* [Task description]
Transcribe all of the records word for word, but omit the pictures.

* [Collected data entries]
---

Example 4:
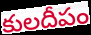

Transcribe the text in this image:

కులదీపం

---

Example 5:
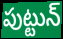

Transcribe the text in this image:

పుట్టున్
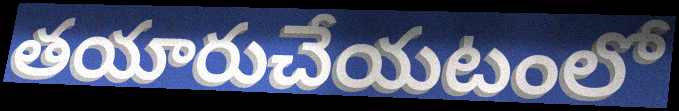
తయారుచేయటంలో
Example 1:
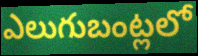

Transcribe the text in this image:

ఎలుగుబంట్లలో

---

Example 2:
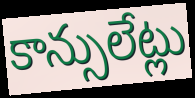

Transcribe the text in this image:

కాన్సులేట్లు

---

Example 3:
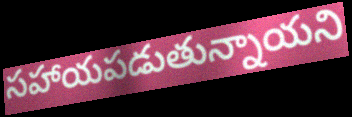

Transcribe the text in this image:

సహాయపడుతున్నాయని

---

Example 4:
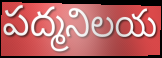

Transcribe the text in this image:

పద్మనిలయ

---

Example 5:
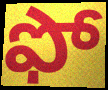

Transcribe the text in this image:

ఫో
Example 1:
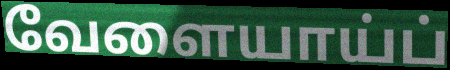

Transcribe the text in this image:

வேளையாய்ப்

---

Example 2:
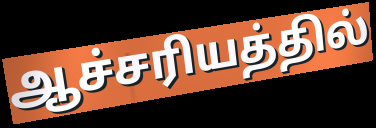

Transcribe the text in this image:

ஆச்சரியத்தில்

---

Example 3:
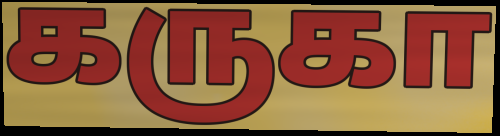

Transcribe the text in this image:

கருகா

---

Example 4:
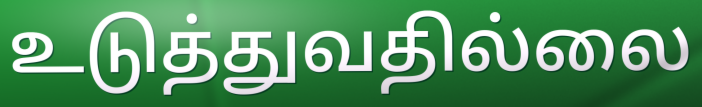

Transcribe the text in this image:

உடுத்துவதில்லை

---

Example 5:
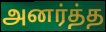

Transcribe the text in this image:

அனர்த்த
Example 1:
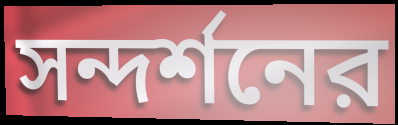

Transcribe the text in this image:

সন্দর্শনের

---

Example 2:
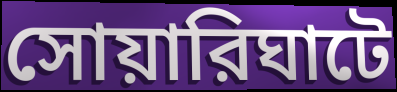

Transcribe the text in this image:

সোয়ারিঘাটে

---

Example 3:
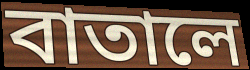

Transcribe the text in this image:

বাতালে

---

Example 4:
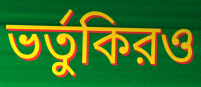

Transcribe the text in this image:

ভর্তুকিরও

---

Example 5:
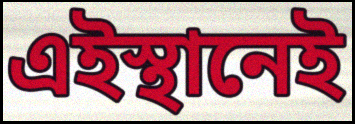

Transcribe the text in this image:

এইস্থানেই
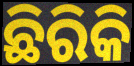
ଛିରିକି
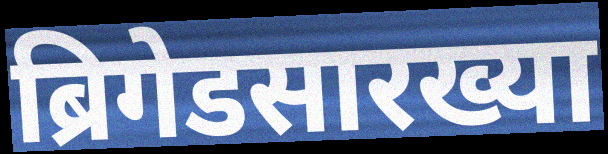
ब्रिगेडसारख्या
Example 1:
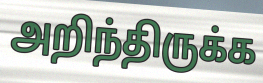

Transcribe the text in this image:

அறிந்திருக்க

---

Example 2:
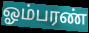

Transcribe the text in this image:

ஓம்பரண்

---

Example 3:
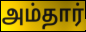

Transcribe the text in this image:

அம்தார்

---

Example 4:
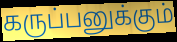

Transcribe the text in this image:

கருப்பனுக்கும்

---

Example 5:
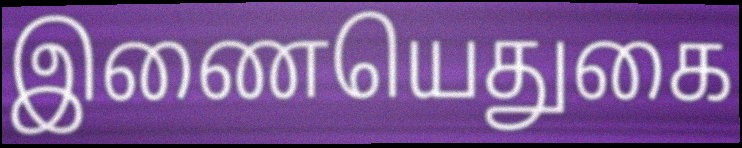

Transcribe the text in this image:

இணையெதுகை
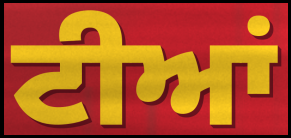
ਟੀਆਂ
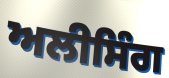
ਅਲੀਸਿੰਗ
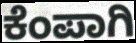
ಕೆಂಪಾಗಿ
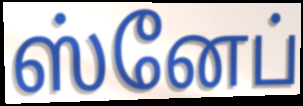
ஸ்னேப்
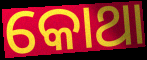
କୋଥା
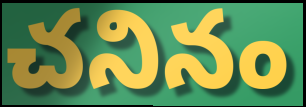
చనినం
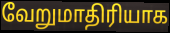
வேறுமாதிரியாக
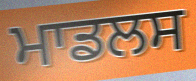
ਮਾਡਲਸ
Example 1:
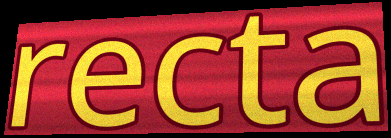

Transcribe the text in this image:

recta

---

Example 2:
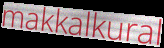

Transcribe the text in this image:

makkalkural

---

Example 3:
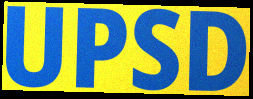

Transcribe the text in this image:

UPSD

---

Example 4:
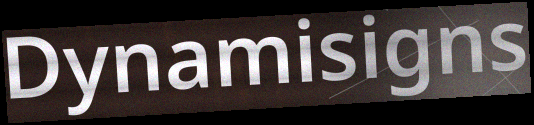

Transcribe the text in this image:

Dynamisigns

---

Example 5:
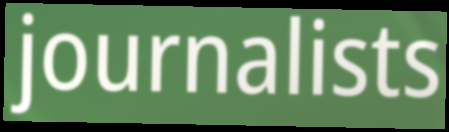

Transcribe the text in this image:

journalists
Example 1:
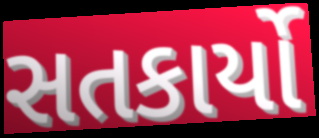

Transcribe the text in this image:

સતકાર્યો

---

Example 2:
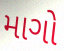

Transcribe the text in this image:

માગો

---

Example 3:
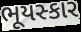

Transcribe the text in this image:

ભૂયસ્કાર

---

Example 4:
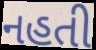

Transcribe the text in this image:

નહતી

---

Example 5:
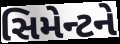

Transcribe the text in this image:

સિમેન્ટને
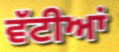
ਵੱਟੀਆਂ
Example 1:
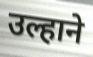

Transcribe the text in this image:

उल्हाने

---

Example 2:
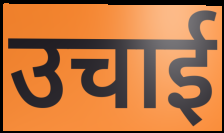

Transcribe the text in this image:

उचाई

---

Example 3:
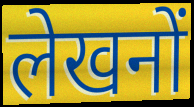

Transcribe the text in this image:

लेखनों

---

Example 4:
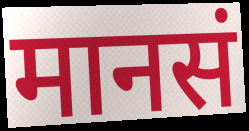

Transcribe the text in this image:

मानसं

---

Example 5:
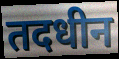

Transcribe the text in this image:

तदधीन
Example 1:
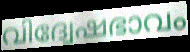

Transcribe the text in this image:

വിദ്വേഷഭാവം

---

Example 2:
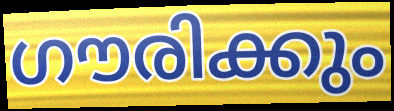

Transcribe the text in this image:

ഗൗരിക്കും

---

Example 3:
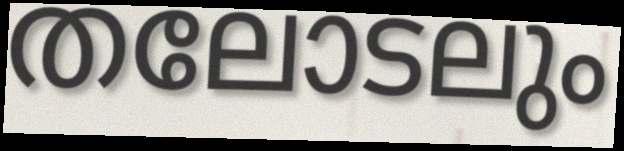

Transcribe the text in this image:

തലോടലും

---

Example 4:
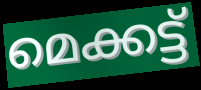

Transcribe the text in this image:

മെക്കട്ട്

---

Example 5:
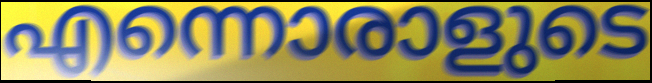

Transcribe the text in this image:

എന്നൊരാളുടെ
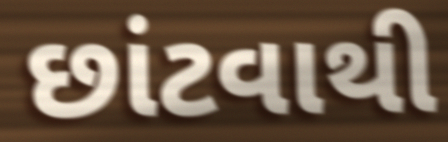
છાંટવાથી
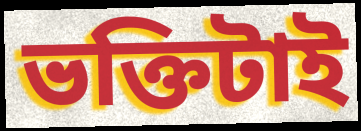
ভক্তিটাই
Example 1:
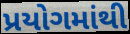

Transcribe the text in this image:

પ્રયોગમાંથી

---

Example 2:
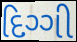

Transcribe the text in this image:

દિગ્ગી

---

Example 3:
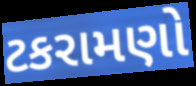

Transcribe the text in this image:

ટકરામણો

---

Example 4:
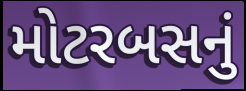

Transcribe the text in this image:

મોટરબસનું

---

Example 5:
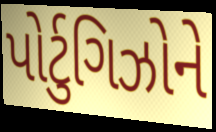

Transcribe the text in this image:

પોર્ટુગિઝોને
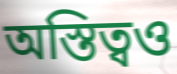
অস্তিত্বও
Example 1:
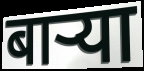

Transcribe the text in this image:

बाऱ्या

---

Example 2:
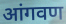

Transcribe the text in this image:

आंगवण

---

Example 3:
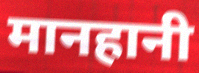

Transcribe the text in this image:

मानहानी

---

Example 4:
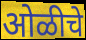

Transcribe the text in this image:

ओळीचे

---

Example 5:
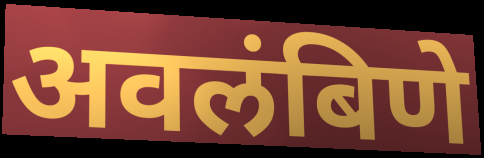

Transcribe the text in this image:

* [Response box]
---

Example 4:

Transcribe the text in this image:

కులదీపం

---

Example 5:

Transcribe the text in this image:

పుట్టున్
తయారుచేయటంలో
Example 1:

Transcribe the text in this image:

ఎలుగుబంట్లలో

---

Example 2:

Transcribe the text in this image:

కాన్సులేట్లు

---

Example 3:

Transcribe the text in this image:

సహాయపడుతున్నాయని

---

Example 4:

Transcribe the text in this image:

పద్మనిలయ

---

Example 5:

Transcribe the text in this image:

ఫో
Example 1:

Transcribe the text in this image:

வேளையாய்ப்

---

Example 2:

Transcribe the text in this image:

ஆச்சரியத்தில்

---

Example 3:

Transcribe the text in this image:

கருகா

---

Example 4:

Transcribe the text in this image:

உடுத்துவதில்லை

---

Example 5:

Transcribe the text in this image:

அனர்த்த
Example 1:

Transcribe the text in this image:

সন্দর্শনের

---

Example 2:

Transcribe the text in this image:

সোয়ারিঘাটে

---

Example 3:

Transcribe the text in this image:

বাতালে

---

Example 4:

Transcribe the text in this image:

ভর্তুকিরও

---

Example 5:

Transcribe the text in this image:

এইস্থানেই
ଛିରିକି
ब्रिगेडसारख्या
Example 1:

Transcribe the text in this image:

அறிந்திருக்க

---

Example 2:

Transcribe the text in this image:

ஓம்பரண்

---

Example 3:

Transcribe the text in this image:

அம்தார்

---

Example 4:

Transcribe the text in this image:

கருப்பனுக்கும்

---

Example 5:

Transcribe the text in this image:

இணையெதுகை
ਟੀਆਂ
ਅਲੀਸਿੰਗ
ಕೆಂಪಾಗಿ
ஸ்னேப்
କୋଥା
చనినం
வேறுமாதிரியாக
ਮਾਡਲਸ
Example 1:

Transcribe the text in this image:

recta

---

Example 2:

Transcribe the text in this image:

makkalkural

---

Example 3:

Transcribe the text in this image:

UPSD

---

Example 4:

Transcribe the text in this image:

Dynamisigns

---

Example 5:

Transcribe the text in this image:

journalists
Example 1:

Transcribe the text in this image:

સતકાર્યો

---

Example 2:

Transcribe the text in this image:

માગો

---

Example 3:

Transcribe the text in this image:

ભૂયસ્કાર

---

Example 4:

Transcribe the text in this image:

નહતી

---

Example 5:

Transcribe the text in this image:

સિમેન્ટને
ਵੱਟੀਆਂ
Example 1:

Transcribe the text in this image:

उल्हाने

---

Example 2:

Transcribe the text in this image:

उचाई

---

Example 3:

Transcribe the text in this image:

लेखनों

---

Example 4:

Transcribe the text in this image:

मानसं

---

Example 5:

Transcribe the text in this image:

तदधीन
Example 1:

Transcribe the text in this image:

വിദ്വേഷഭാവം

---

Example 2:

Transcribe the text in this image:

ഗൗരിക്കും

---

Example 3:

Transcribe the text in this image:

തലോടലും

---

Example 4:

Transcribe the text in this image:

മെക്കട്ട്

---

Example 5:

Transcribe the text in this image:

എന്നൊരാളുടെ
છાંટવાથી
ভক্তিটাই
Example 1:

Transcribe the text in this image:

પ્રયોગમાંથી

---

Example 2:

Transcribe the text in this image:

દિગ્ગી

---

Example 3:

Transcribe the text in this image:

ટકરામણો

---

Example 4:

Transcribe the text in this image:

મોટરબસનું

---

Example 5:

Transcribe the text in this image:

પોર્ટુગિઝોને
অস্তিত্বও
Example 1:

Transcribe the text in this image:

बाऱ्या

---

Example 2:

Transcribe the text in this image:

आंगवण

---

Example 3:

Transcribe the text in this image:

मानहानी

---

Example 4:

Transcribe the text in this image:

ओळीचे

---

Example 5:

Transcribe the text in this image:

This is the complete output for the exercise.